Sunday, 12 April 2009

Dean Moon, Mooneyes

Dean Moon (died June 4, 1987), dry lakes racer and founder of SEMA and Mooneyes. Dean Moon was the consummate “Hot Rodder”. He built and raced cars from the Dry Lake’s to the Drag Strip and at the same time built a company that became an icon in the world of Hot Rodding.
Starting the business from meager beginnings he grew it into a world wide name and made the “Mooneyes” logo a part of the history in the sport. Many of the products are still used today and several are very sought after by the people restoring and recreating the cars from yesterday.
Though Dean left us on Jun 4,1987 he left behind a legacy that will live on as long as there are Hot Rodders. Not only did he entertain and educate us but he also motivated and challenged us to go faster and succeed.

Dean Jeffries

Dean Jeffries is an American custom vehicle designer, fabricator, stuntman and stunt coordinator for motion pictures and television programs based in Los Angeles, California.

He is a certified welder and custom builds vehicles used in numerous Hollywood productions through his company Dean Jeffries Automotive Styling (aka Jeffries Automotive Styling), on 3077 Cahuenga Boulevard West, in Los Angeles.

He began custom fabrication in the 1960s and built the Mantaray (from Bikini Beach; 1963), Black Beauty (from the The Green Hornet), the Monkeemobile, the Landmaster (aka Land Master; from Damnation Alley; 1977), the moon buggy (that James Bond steals in Diamonds Are Forever), the trolley (from Who Framed Roger Rabbit?). Jeffries is also an expert on dune buggies, produced his own models, and has contributed to books about them. He did all of the custom fabrication work on the movie Convoy in Albuquerque, New Mexico, where he rented the shop from Burns Truck & Parts.

Jeffries worked on the design and initial fabrication for the Batmobile (for the 1966 Batman TV series), but when the studio wanted the car faster than he could deliver, he turned it back to George Barris who hired Bill Cushenberry to do the fabrication work.

In 2001 the Cruisin' Hall of Fame inducted Jeffries as a member.

Darryl Starbird

American custom car and hot rod designer and builder Darryl Starbird is known for his innovative and futuristic space-age car designs, often featuring bubble tops. Some of his best-known cars include the Predicta, the Electra, the Cosma Ray, the Big T, and the Lil Coffin.

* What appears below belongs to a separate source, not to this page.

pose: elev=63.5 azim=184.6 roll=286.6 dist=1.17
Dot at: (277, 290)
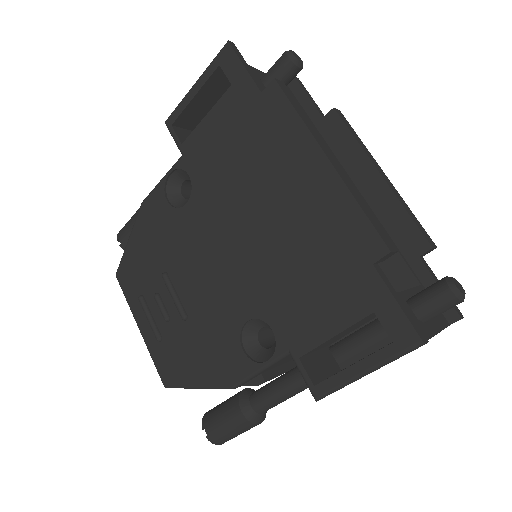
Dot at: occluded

Creating many of his most influential designs in the late 1950s and early 1960s, Starbird served as a design Consultant for the Monogram hobby corporation which reproduced many of his cars as plastic model kits. He is one of a group of designers and artists including Ed Roth, George Barris, Norm Grabowski, Dean Jeffries, Bill Cushenberry and the great pinstripe artist Kenny Howard (aka Von Dutch), who presided over one of the most productive and creative periods of American custom car and hot rod design.

Starbird currently owns and operates Darryl Starbird's National Rod & Custom Car Hall of Fame Museum in Afton, Oklahoma, which features many of his cars as well as other notable examples from the history of custom car and hot rod culture. A notable car in the museum is the Reactor Mach II which appeared on multiple television programs.

Starbird also has annual indoor car shows in Wichita, KS and Tulsa, OK to show his and others' Kustom Creations, Hotrods, and Classic Cars.

Friday, 10 April 2009

Von Dutch, Kenny Howard

Kenneth Graeme Howard (September 7, 1929September 19, 1992), also known as Dutch, Von Dutch or J.L. Bachs (Joe Lunch Box), was a motorcycle mechanic, eccentric, artist, pinstriper, metal fabricator, knifemaker, and gunsmith. His father, Wally Howard, was a well-respected Los Angeles sign painter; and, by the age of ten, the young Kenny Howard was able to paint and letter at a professional level.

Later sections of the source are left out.